The Houston School Board presides over a district that includes Kashmere High. The Texas Education Commission has had to take control of Kashmere after it failed to meet the state’s academic standards for seven straight years. The HISD board is constantly claiming it needs more funds. But the board says it is spending $1.2 million (we may never know the final amount) to change the names of eight schools named for Confederate leaders, or even privates. The changes include (after 90 years!) that of Sidney Lanier, a poet, author, composer and, oddly enough, a school teacher. Fourteen schools, a college, other structures and two lakes are named for him. Lanier’s crime is that, as a young man during the Civil War, he served aboard a British blockade runner and was captured by a Union warship, thrown in prison where he contacted tuberculosis, and never recovered.

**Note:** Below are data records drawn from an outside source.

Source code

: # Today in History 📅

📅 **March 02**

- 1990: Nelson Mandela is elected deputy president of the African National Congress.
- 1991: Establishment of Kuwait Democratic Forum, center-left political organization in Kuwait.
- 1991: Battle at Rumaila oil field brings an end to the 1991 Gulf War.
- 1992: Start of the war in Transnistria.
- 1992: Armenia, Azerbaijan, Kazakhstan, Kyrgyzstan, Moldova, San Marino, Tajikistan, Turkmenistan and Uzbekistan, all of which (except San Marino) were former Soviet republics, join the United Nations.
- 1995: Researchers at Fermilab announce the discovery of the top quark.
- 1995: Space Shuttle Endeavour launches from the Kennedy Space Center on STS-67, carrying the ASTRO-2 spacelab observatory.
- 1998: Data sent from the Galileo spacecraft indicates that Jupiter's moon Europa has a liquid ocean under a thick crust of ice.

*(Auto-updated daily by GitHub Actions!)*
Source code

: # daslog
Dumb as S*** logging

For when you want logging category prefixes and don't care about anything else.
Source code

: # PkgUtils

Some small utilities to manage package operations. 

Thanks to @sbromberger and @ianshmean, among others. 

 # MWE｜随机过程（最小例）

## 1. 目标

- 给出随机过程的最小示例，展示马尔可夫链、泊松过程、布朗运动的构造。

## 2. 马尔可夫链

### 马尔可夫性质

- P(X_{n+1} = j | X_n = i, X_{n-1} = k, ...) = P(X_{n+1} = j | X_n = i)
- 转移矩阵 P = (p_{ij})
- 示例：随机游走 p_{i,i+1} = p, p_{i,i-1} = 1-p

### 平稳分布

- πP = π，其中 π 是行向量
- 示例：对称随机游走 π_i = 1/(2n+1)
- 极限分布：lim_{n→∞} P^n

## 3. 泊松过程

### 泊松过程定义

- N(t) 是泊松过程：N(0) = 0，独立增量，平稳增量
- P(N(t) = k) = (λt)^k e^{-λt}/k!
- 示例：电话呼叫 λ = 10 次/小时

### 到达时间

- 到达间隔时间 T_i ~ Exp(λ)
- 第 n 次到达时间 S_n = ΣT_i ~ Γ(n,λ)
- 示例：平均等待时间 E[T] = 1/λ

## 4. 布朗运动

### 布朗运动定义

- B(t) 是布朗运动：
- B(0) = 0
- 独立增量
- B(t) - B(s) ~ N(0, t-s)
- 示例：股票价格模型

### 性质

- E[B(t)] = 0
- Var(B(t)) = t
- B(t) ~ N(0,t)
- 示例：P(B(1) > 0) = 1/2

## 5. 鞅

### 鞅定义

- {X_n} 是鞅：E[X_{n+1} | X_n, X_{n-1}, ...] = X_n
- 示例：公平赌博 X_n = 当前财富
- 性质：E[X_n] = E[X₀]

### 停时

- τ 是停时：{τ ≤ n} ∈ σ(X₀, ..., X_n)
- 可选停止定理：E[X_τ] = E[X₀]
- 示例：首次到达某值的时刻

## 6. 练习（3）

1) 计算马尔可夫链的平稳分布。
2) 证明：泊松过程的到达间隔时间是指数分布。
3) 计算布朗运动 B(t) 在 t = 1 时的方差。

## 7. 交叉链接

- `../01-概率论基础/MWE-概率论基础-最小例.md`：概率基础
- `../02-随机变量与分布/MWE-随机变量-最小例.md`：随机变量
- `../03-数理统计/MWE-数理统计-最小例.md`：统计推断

There goes “Tom Sawyer,” because Mark Twain served in the Marion Rangers, Confederate Army, for two weeks. We have an entire Texas university named after Confederate Gen. Sul Ross. UT-Austin was all upset because some Rebs’ statues are on campus. George Littlefield, the largest single donor to UT, (Littlefield this and Littlefield that) was an officer in the CSA. How much time and energy have been spent on allowing guns in university classrooms, dorms and frat beer parties? Triggeronometry 101. But does anyone care that U.S. News just ranked Longhorn U. as Number 56 (down from 52) among the best 240 U.S. colleges?
As attorney general, Gov. Abbott and his successor, Ken Paxton (himself facing both civil and criminal charges), continue to fight abortion rights and spend millions of our tax dollars in doing so. These publicity stunts generated this article in a recent New York Times: “Something terrible has happened to pregnant women in Texas: their mortality rate has doubled in recent years, and is now comparable to rates in places like Russia or Ukraine. Although researchers into this disaster are careful to say that it can’t be attributed to any one cause, the death surge does coincide with the state’s defunding of Planned Parenthood, which led to the closing of many clinics.”

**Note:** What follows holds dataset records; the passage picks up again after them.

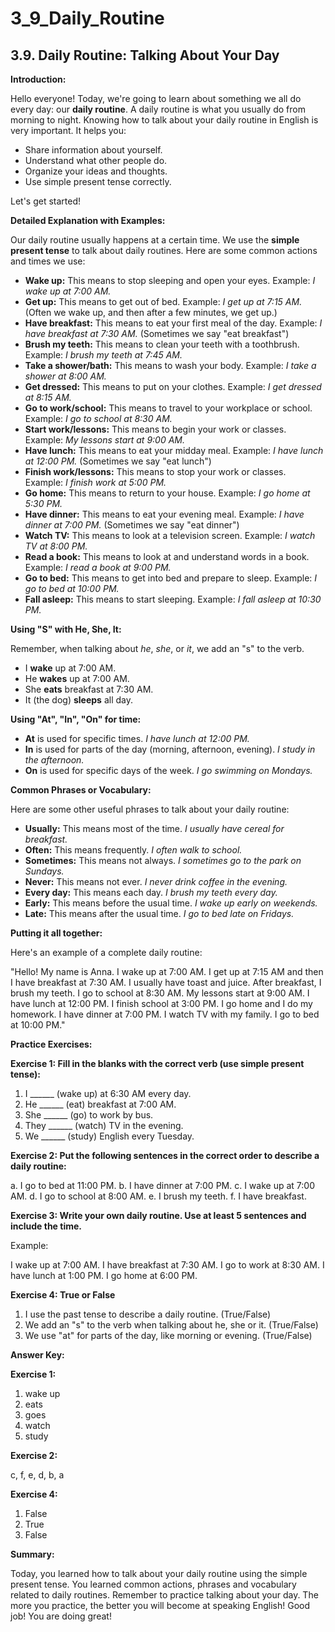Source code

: # 3_9_Daily_Routine

## 3.9. Daily Routine: Talking About Your Day

**Introduction:**

Hello everyone! Today, we're going to learn about something we all do every day: our **daily routine**.  A daily routine is what you usually do from morning to night. Knowing how to talk about your daily routine in English is very important. It helps you:

*   Share information about yourself.
*   Understand what other people do.
*   Organize your ideas and thoughts.
*   Use simple present tense correctly.

Let's get started!

**Detailed Explanation with Examples:**

Our daily routine usually happens at a certain time. We use the **simple present tense** to talk about daily routines. Here are some common actions and times we use:

*   **Wake up:**  This means to stop sleeping and open your eyes. Example: *I wake up at 7:00 AM.*
*   **Get up:** This means to get out of bed. Example: *I get up at 7:15 AM.*  (Often we wake up, and then after a few minutes, we get up.)
*   **Have breakfast:** This means to eat your first meal of the day. Example: *I have breakfast at 7:30 AM.*  (Sometimes we say "eat breakfast")
*   **Brush my teeth:** This means to clean your teeth with a toothbrush. Example: *I brush my teeth at 7:45 AM.*
*   **Take a shower/bath:**  This means to wash your body. Example: *I take a shower at 8:00 AM.*
*   **Get dressed:** This means to put on your clothes. Example: *I get dressed at 8:15 AM.*
*   **Go to work/school:** This means to travel to your workplace or school. Example: *I go to school at 8:30 AM.*
*   **Start work/lessons:** This means to begin your work or classes. Example: *My lessons start at 9:00 AM.*
*   **Have lunch:** This means to eat your midday meal. Example: *I have lunch at 12:00 PM.* (Sometimes we say "eat lunch")
*   **Finish work/lessons:** This means to stop your work or classes. Example: *I finish work at 5:00 PM.*
*   **Go home:** This means to return to your house. Example: *I go home at 5:30 PM.*
*   **Have dinner:** This means to eat your evening meal. Example: *I have dinner at 7:00 PM.* (Sometimes we say "eat dinner")
*   **Watch TV:** This means to look at a television screen. Example: *I watch TV at 8:00 PM.*
*   **Read a book:** This means to look at and understand words in a book. Example: *I read a book at 9:00 PM.*
*   **Go to bed:** This means to get into bed and prepare to sleep. Example: *I go to bed at 10:00 PM.*
*   **Fall asleep:** This means to start sleeping. Example: *I fall asleep at 10:30 PM.*

**Using "S" with He, She, It:**

Remember, when talking about *he*, *she*, or *it*, we add an "s" to the verb.

*   I **wake** up at 7:00 AM.
*   He **wakes** up at 7:00 AM.
*   She **eats** breakfast at 7:30 AM.
*   It (the dog) **sleeps** all day.

**Using "At", "In", "On" for time:**

*   **At** is used for specific times.  *I have lunch at 12:00 PM.*
*   **In** is used for parts of the day (morning, afternoon, evening). *I study in the afternoon.*
*   **On** is used for specific days of the week. *I go swimming on Mondays.*

**Common Phrases or Vocabulary:**

Here are some other useful phrases to talk about your daily routine:

*   **Usually:**  This means most of the time. *I usually have cereal for breakfast.*
*   **Often:** This means frequently. *I often walk to school.*
*   **Sometimes:** This means not always. *I sometimes go to the park on Sundays.*
*   **Never:** This means not ever. *I never drink coffee in the evening.*
*   **Every day:** This means each day. *I brush my teeth every day.*
*   **Early:** This means before the usual time. *I wake up early on weekends.*
*   **Late:** This means after the usual time. *I go to bed late on Fridays.*

**Putting it all together:**

Here's an example of a complete daily routine:

"Hello! My name is Anna. I wake up at 7:00 AM. I get up at 7:15 AM and then I have breakfast at 7:30 AM. I usually have toast and juice. After breakfast, I brush my teeth. I go to school at 8:30 AM. My lessons start at 9:00 AM. I have lunch at 12:00 PM. I finish school at 3:00 PM. I go home and I do my homework. I have dinner at 7:00 PM. I watch TV with my family. I go to bed at 10:00 PM."

**Practice Exercises:**

**Exercise 1: Fill in the blanks with the correct verb (use simple present tense):**

1.  I ______ (wake up) at 6:30 AM every day.
2.  He ______ (eat) breakfast at 7:00 AM.
3.  She ______ (go) to work by bus.
4.  They ______ (watch) TV in the evening.
5.  We ______ (study) English every Tuesday.

**Exercise 2: Put the following sentences in the correct order to describe a daily routine:**

a.  I go to bed at 11:00 PM.
b.  I have dinner at 7:00 PM.
c.  I wake up at 7:00 AM.
d.  I go to school at 8:00 AM.
e.  I brush my teeth.
f.  I have breakfast.

**Exercise 3:  Write your own daily routine. Use at least 5 sentences and include the time.**

Example:

I wake up at 7:00 AM. I have breakfast at 7:30 AM. I go to work at 8:30 AM. I have lunch at 1:00 PM. I go home at 6:00 PM.

**Exercise 4: True or False**

1. I use the past tense to describe a daily routine. (True/False)
2. We add an "s" to the verb when talking about he, she or it. (True/False)
3. We use "at" for parts of the day, like morning or evening. (True/False)

**Answer Key:**

**Exercise 1:**

1.  wake up
2.  eats
3.  goes
4.  watch
5.  study

**Exercise 2:**

c, f, e, d, b, a

**Exercise 4:**

1. False
2. True
3. False

**Summary:**

Today, you learned how to talk about your daily routine using the simple present tense. You learned common actions, phrases and vocabulary related to daily routines. Remember to practice talking about your day. The more you practice, the better you will become at speaking English!  Good job! You are doing great!
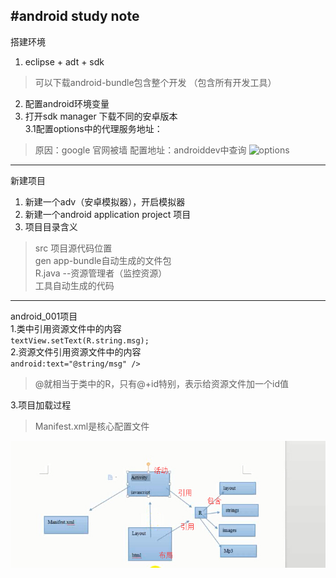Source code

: #android study note  
---
搭建环境  
1. eclipse + adt + sdk  
>可以下载android-bundle包含整个开发 （包含所有开发工具）  
2. 配置android环境变量  
3. 打开sdk manager 下载不同的安卓版本    
3.1配置options中的代理服务地址：
>原因：google 官网被墙
>配置地址：androiddev中查询	
![options](http://i.imgur.com/Y6JkULY.png)  
---
新建项目  
1. 新建一个adv（安卓模拟器），开启模拟器  
2. 新建一个android application project 项目  
3. 项目目录含义  
>src 项目源代码位置  
>gen app-bundle自动生成的文件包  
>R.java --资源管理者（监控资源）  
>工具自动生成的代码  
 
			
---
android_001项目  
1.类中引用资源文件中的内容  
`textView.setText(R.string.msg);`  
2.资源文件引用资源文件中的内容       
`android:text="@string/msg" />`	           		
> @就相当于类中的R，只有@+id特别，表示给资源文件加一个id值  

3.项目加载过程   
>Manifest.xml是核心配置文件    
  
![android调用过程](https://github.com/tonghuajianghan/android/blob/master/img/android_guocheng1.jpg)


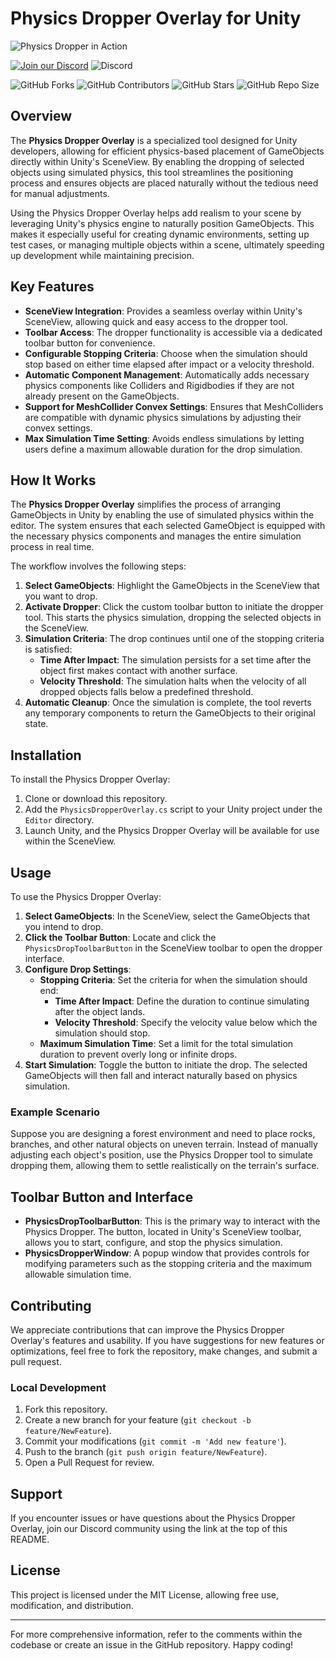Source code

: # Physics Dropper Overlay for Unity

![Physics Dropper in Action](docs/images/ExampleGif.gif)

[![Join our Discord](https://img.shields.io/badge/Discord-Join%20Us-7289DA?logo=discord&logoColor=white)](https://discord.gg/knwtcq3N2a)
![Discord](https://img.shields.io/discord/1047781241010794506)

![GitHub Forks](https://img.shields.io/github/forks/Ddemon26/PhysicsDropperOverlay)
![GitHub Contributors](https://img.shields.io/github/contributors/Ddemon26/PhysicsDropperOverlay)
![GitHub Stars](https://img.shields.io/github/stars/Ddemon26/PhysicsDropperOverlay)
![GitHub Repo Size](https://img.shields.io/github/repo-size/Ddemon26/PhysicsDropperOverlay)

## Overview

The **Physics Dropper Overlay** is a specialized tool designed for Unity developers, allowing for efficient physics-based placement of GameObjects directly within Unity's SceneView. By enabling the dropping of selected objects using simulated physics, this tool streamlines the positioning process and ensures objects are placed naturally without the tedious need for manual adjustments.

Using the Physics Dropper Overlay helps add realism to your scene by leveraging Unity's physics engine to naturally position GameObjects. This makes it especially useful for creating dynamic environments, setting up test cases, or managing multiple objects within a scene, ultimately speeding up development while maintaining precision.

## Key Features

- **SceneView Integration**: Provides a seamless overlay within Unity's SceneView, allowing quick and easy access to the dropper tool.
- **Toolbar Access**: The dropper functionality is accessible via a dedicated toolbar button for convenience.
- **Configurable Stopping Criteria**: Choose when the simulation should stop based on either time elapsed after impact or a velocity threshold.
- **Automatic Component Management**: Automatically adds necessary physics components like Colliders and Rigidbodies if they are not already present on the GameObjects.
- **Support for MeshCollider Convex Settings**: Ensures that MeshColliders are compatible with dynamic physics simulations by adjusting their convex settings.
- **Max Simulation Time Setting**: Avoids endless simulations by letting users define a maximum allowable duration for the drop simulation.

## How It Works

The **Physics Dropper Overlay** simplifies the process of arranging GameObjects in Unity by enabling the use of simulated physics within the editor. The system ensures that each selected GameObject is equipped with the necessary physics components and manages the entire simulation process in real time.

The workflow involves the following steps:

1. **Select GameObjects**: Highlight the GameObjects in the SceneView that you want to drop.
2. **Activate Dropper**: Click the custom toolbar button to initiate the dropper tool. This starts the physics simulation, dropping the selected objects in the SceneView.
3. **Simulation Criteria**: The drop continues until one of the stopping criteria is satisfied:
   - **Time After Impact**: The simulation persists for a set time after the object first makes contact with another surface.
   - **Velocity Threshold**: The simulation halts when the velocity of all dropped objects falls below a predefined threshold.
4. **Automatic Cleanup**: Once the simulation is complete, the tool reverts any temporary components to return the GameObjects to their original state.

## Installation

To install the Physics Dropper Overlay:

1. Clone or download this repository.
2. Add the `PhysicsDropperOverlay.cs` script to your Unity project under the `Editor` directory.
3. Launch Unity, and the Physics Dropper Overlay will be available for use within the SceneView.

## Usage

To use the Physics Dropper Overlay:

1. **Select GameObjects**: In the SceneView, select the GameObjects that you intend to drop.
2. **Click the Toolbar Button**: Locate and click the `PhysicsDropToolbarButton` in the SceneView toolbar to open the dropper interface.
3. **Configure Drop Settings**:
   - **Stopping Criteria**: Set the criteria for when the simulation should end:
      - **Time After Impact**: Define the duration to continue simulating after the object lands.
      - **Velocity Threshold**: Specify the velocity value below which the simulation should stop.
   - **Maximum Simulation Time**: Set a limit for the total simulation duration to prevent overly long or infinite drops.
4. **Start Simulation**: Toggle the button to initiate the drop. The selected GameObjects will then fall and interact naturally based on physics simulation.

### Example Scenario

Suppose you are designing a forest environment and need to place rocks, branches, and other natural objects on uneven terrain. Instead of manually adjusting each object's position, use the Physics Dropper tool to simulate dropping them, allowing them to settle realistically on the terrain's surface.

## Toolbar Button and Interface

- **PhysicsDropToolbarButton**: This is the primary way to interact with the Physics Dropper. The button, located in Unity's SceneView toolbar, allows you to start, configure, and stop the physics simulation.
- **PhysicsDropperWindow**: A popup window that provides controls for modifying parameters such as the stopping criteria and the maximum allowable simulation time.

## Contributing

We appreciate contributions that can improve the Physics Dropper Overlay's features and usability. If you have suggestions for new features or optimizations, feel free to fork the repository, make changes, and submit a pull request.

### Local Development

1. Fork this repository.
2. Create a new branch for your feature (`git checkout -b feature/NewFeature`).
3. Commit your modifications (`git commit -m 'Add new feature'`).
4. Push to the branch (`git push origin feature/NewFeature`).
5. Open a Pull Request for review.

## Support

If you encounter issues or have questions about the Physics Dropper Overlay, join our Discord community using the link at the top of this README.

## License

This project is licensed under the MIT License, allowing free use, modification, and distribution.

---

For more comprehensive information, refer to the comments within the codebase or create an issue in the GitHub repository. Happy coding!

Then there are redistricting and voter fraud. Abbott and now Paxton have been spending millions in an unsuccessful attempt to uphold our voter ID laws. Why? Says Abbott: “The fact is voter fraud is rampant.” Not quite. In 10 years’ worth of elections in Texas at all levels from school board to governor there have been fewer than two fraud convictions a year. We execute more than that. Couldn’t our money be better spent on, for instance, Texas women’s health? There’s more: From 2000 to 2014, per the Texas Secretary of State’s online record, about 72 million ballots were cast in Texas, and that’s not even counting municipal and other local-only elections. An analysis made by a Rutgers University political science professor, Lorraine Minnite, found during that time, there were three – yes, THREE! — credible allegations of fraud in Texas elections.

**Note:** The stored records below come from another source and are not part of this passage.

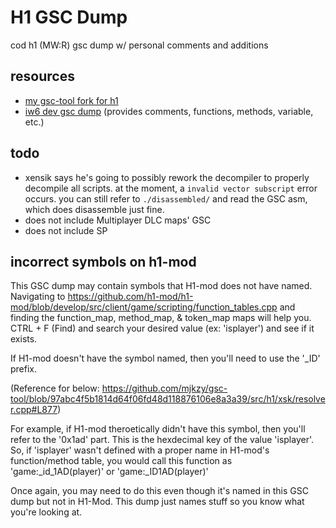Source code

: # H1 GSC Dump
cod h1 (MW:R) gsc dump w/ personal comments and additions
## resources
- [my gsc-tool fork for h1](https://github.com/mjkzy/gsc-tool-h1/tree/h1-symbols)
- [iw6 dev gsc dump](https://github.com/mjkzy/iw6-gsc-dump) (provides comments, functions, methods, variable, etc.)
## todo
- xensik says he's going to possibly rework the decompiler to properly decompile all scripts. at the moment, a `invalid vector subscript` error occurs. you can still refer to `./disassembled/` and read the GSC asm, which does disassemble just fine.
- does not include Multiplayer DLC maps' GSC
- does not include SP
## incorrect symbols on h1-mod
This GSC dump may contain symbols that H1-mod does not have named. Navigating to https://github.com/h1-mod/h1-mod/blob/develop/src/client/game/scripting/function_tables.cpp and<br/>
finding the function_map, method_map, & token_map maps will help you. CTRL + F (Find) and search your desired value (ex: 'isplayer') and see if it exists.<br/>

If H1-mod doesn't have the symbol named, then you'll need to use the '_ID' prefix.<br/>

(Reference for below: https://github.com/mjkzy/gsc-tool/blob/97abc4f5b1814d64f06fd48d118876106e8a3a39/src/h1/xsk/resolver.cpp#L877)<br/>

For example, if H1-mod theroetically didn't have this symbol, then you'll refer to the '0x1ad' part. This is the hexdecimal key of the value 'isplayer'.<br/>
So, if 'isplayer' wasn't defined with a proper name in H1-mod's function/method table, you would call this function as 'game:_id_1AD(player)' or 'game:_ID1AD(player)'<br/>

Once again, you may need to do this even though it's named in this GSC dump but not in H1-Mod. This dump just names stuff so you know what you're looking at.<br/>

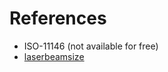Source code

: # References

 - ISO-11146 (not available for free)
 - [laserbeamsize](https://laserbeamsize.readthedocs.io/en/latest)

Actually, our problem may not be too many but too few voters. In the last midterm elections, voter turnout in Texas was just 28.5 percent of those eligible to vote, the lowest percentage in the country. In last spring’s party primaries, Texas had the second lowest voting-age participation rate, behind Louisiana. It would seem we only want to keep out certain voters, if you get my drift.
Now help me get my Number 1 priority out of my house before it burns. Thrones are heavy.